Sessiz çığlıklar oldu, kan ve gözyaşları içeri akıtıldı yıllarca bu coğrafyada. Niceleri maruz kaldı ya da bırakıldı aynı kadere, aynı sona. Yaşar Kemal’den, Nazım Hikmet’e, Necip Fazıl’dan Bediüzzaman’a, Ahmet Kaya’dan Muhsin Yazıcıoğlu’na oradan Hrant Dink ’ten Tahir Elçi’ye kadar daha sayamadığım yakın ve uzak geçmişimizde o kadar Anadolu evladını kaybettik ki artık yeter, bitsin bu vefasızlık diyecek gücümüz bile kalmadı noktasına gelindi.
Sırrı Süreyya Önder’in ölümü, sevgiye tutkulu ve adeta barışa hasret bir yaşamın sonu oldu. O içten ve doğal tavırlarıyla, nezaketini ve renkkörü bakışıyla herkesi ve her kesimi, kalpten seven ve bir arada yaşaması gerektiğine inanmış bir insandı. Anadolu’nun bu farklı renk ve düşüncelerini, bağrında bir ana duyarlılığı içerisinde hazmedebilmiş kadim toprakların çocuğu olan Sırrı Süreyya Önder’in öne çıkan bir ideali vardı. Makam değildi, Mülk değildi ama insan onurunu ve değerlerini koruyarak kendi renkleriyle varolmuş bir toplum düşüncesiydi. Barış’tı, Adalet’ti, özgürce amasız, fakatsız, ötekileştirilmeden yaşamaktı. Özlemini son birkaç asırdır çektiğimiz huzur, barış ve adalet Sırrı Süreyya Önder’in ölümüyle artık gelir mi?
Farklı renk ve düşünceleri kabullenmek bu kadar mı zor bu coğrafyada? Kimin için zor?
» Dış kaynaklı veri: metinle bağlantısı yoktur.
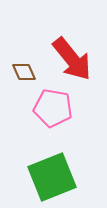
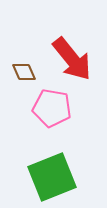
pink pentagon: moved 1 px left
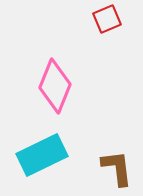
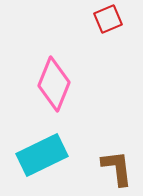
red square: moved 1 px right
pink diamond: moved 1 px left, 2 px up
Zor olmasının ardında marjinal kazanımların yok olması, diktatörlüklerin yıkılması, haksız kazançların elden çıkması mı var? Belki de, zalim ve despotik düşüncenin karşındaki tek engel diyalog, hoşgörü, herkesi ve her düşünceye saygının olmasıydı.
Neden olmasın ki, Kurt ile kuzunun birlikte kendi sınırlarına dikkat ederek yaşadıkları bir dönemin gelmesi, neden olmasın ki, farklılıkları zenginlik görüp bunu pratiğe dökebilen bir sistemin, anlayışın, siyasetin işletilmesi. Kesinlikle olabilecek şeyler bunlar. Yarınlara umutla bakabilen biz yetişkinler varsak şayet, gençlerimizin yüzü gülecek, huzur bulacak ve kardeşçe yaşamayı becerebileceklerdir. Aksi taktir de kaos, kaosu, iftiraklar iftirakları, ötekileştirme ve yok saymalar ötekileştirme ve yok saymaları beraberinde sürükleyecektir.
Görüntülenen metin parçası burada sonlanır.